Best way to specify tagged unions in Glk extension

Dannii · December 14, 2022, 12:07am

I’m designing a Glk extension that will allow for arbitrary CSS to be specified, mostly to help with formatting of VMs like TADS, but possibly also for authors, depending on the security implications. The details don’t matter at this stage, I’ll post about it more at a later time. For now I’m wondering what the best API design would be.

The basic API would be like this:

glk_set_css(property, value);

But the issue is that the property could be one of four things: ASCII buffer (with length), ASCII null-terminated, UTF-32 buffer, UTF-32 null-terminated. The value can be all of those four, plus also an uint32. If this was Rust or Typescript then I’d represent this as an enum/tagged union, but as a C API it’s harder.

The traditional Glk way would be to have separate functions for each way of providing the arguments, but that would be 20 functions just for this one API (4 types of properties times 5 types of values). There’s also have to be 4 functions for the corresponding glk_clear_css, and I also intend to have a glk_set_css_stylehint for adding extra stylehints before a window is created. All in all I think there would be at least 48 functions!

But there are other ways I could design the C API. So I’d like your advice on what to do, from the perspective of a user of the API in either C or Inform 6, or from the perspective of the Dispatch system, which I’ve never really looked at the details before. Some of these options may not really be feasible in the current Dispatch system.

Here are the options I can think of:

The full explicit API as described above, with a unique C function for each parameter combination. (48 functions total)
Have different functions for each type of parameter, but don’t allow mismatched types, so that the property and value must both be a ASCII buffer or both UTF-32 null-terminated etc. But also have separate functions for uint32 values. (24 functions total)
The same as 2 except that uint32 values are scrapped and must be represented as strings instead. (16 functions total)
Use a C struct for each parameter, so that they each carry their own type with them. (4 functions total) (Whether a true C union struct or just a Glk struct with 3 members for type, addr, len I’m not sure.)
Specify the type in the function signature: glk_set_css(property_type, property_addr, property_len, value_type, value_addr, value_len); (The len arguments would only be for buffers.) (4 functions total)
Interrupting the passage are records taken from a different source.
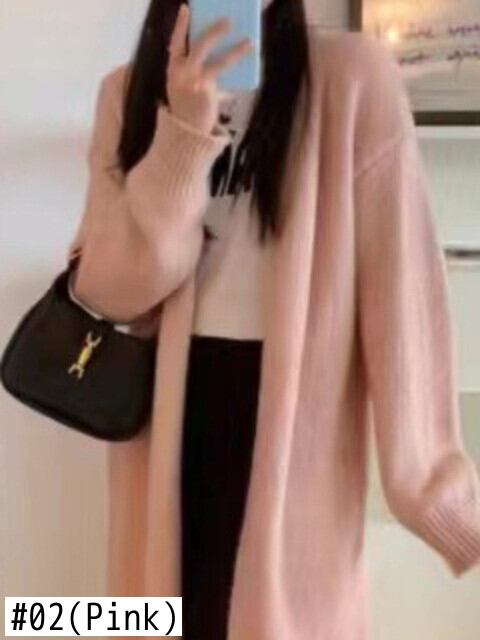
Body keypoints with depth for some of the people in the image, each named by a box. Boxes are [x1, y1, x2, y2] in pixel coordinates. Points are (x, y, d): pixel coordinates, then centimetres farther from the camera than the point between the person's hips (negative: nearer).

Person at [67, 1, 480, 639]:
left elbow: (402, 283, -10)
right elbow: (109, 290, -5)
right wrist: (184, 133, -17)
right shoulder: (130, 91, 4)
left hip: (297, 418, -3)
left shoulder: (353, 77, -7)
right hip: (167, 420, 3)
The stylehint API would look like glk_set_css_stylehint(wintype, stylenum, par_or_char, property_type, property_addr, property_len, value_type, value_addr, value_len), 9 parameters long. I’m not sure if that would be a problem.
As unicode values won’t be very common (and probably there would never be unicode property names?) the API could just be restricted to ASCII, with JSON style escapes if any unicode is necessary. Helper functions can be used to convert any unicode prior to the Glk function being called. For #1 this would bring the function count down to 16, for #2 it would bring it down to 12, for #3 down to 8.
Be even more restricted and only allow ASCII buffers (or only ASCII null-terminated strings, I don’t know which would be easier for users). (6 functions, or 4 if no uint32s)

Edit: Oh no, I forgot that I’d also been thinking of an API function for testing whether the interpreter supports the requested style (because the plan is that the new functions could be used outside of HTML-based interpreters, where they might only support a small number of properties.) I’m not sure if a measure function would also be helpful. So, just approximately double all the function counts above.
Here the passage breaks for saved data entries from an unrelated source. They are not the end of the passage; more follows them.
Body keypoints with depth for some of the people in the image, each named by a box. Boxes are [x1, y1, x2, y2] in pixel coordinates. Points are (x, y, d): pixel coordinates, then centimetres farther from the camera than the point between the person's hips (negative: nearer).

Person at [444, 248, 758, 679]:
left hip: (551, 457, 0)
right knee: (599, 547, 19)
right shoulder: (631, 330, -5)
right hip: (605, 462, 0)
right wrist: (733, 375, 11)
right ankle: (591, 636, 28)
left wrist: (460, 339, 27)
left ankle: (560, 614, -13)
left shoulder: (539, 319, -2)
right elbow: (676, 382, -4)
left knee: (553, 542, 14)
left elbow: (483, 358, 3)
Zed · December 14, 2022, 12:57am

This sounds most palatable to me.

Draconis · December 14, 2022, 4:00am

Only allowing a single type seems reasonable, for the sake of keeping the API small. And even if standard CSS uses only ASCII in its names, is there much reason to not support Unicode in this day and age?

Dannii · December 14, 2022, 5:50am

Well C has historically been not very unicode friendly. It’s probably better today, and anyone compiling against a Glk library with these extension functions would no doubt be using a modern compiler. But ASCII/Latin-1 is still a bit simpler.

UTF-8 could even be an option, as for most CSS values there’d be no difference between ASCII and UTF-8, but the rest of Glk doesn’t use any UTF-8 so there’d be a big difference between these functions’ char *buf and the rest of the Glk API, so I didn’t consider it. But it’s an option too.

We could add UTF-8 en/decoding functions to Glk to make it easier for Inform.

cas · December 27, 2022, 12:42am

I think this is the best approach, though that’s from a “lazy unix developer” standpoint. On the Unix side of things, at least, UTF-8 is effectively the de facto standard for text encoding. Like you note, it’s got the advantage of transparently working with ASCII. Combined with its ubiquity, I don’t have any problems putting the onus on the API user to convert from a “weird” encoding to UTF-8, given that what they have will probably be compatible directly anyway.

Character set encoding/decoding in C is still less than an afterthought. There’s no standard facility for managing character sets, and the standard doesn’t impose any requirements at all (on specific character sets). So unfortunately, C’s still basically useless (by itself) when it comes to Unicode. What you really have to do is just take a char * and tell the user what encoding you expect. And you may as well tell them it’s UTF-8, as it’s the best we have, IMO.

I would have zero problems with this.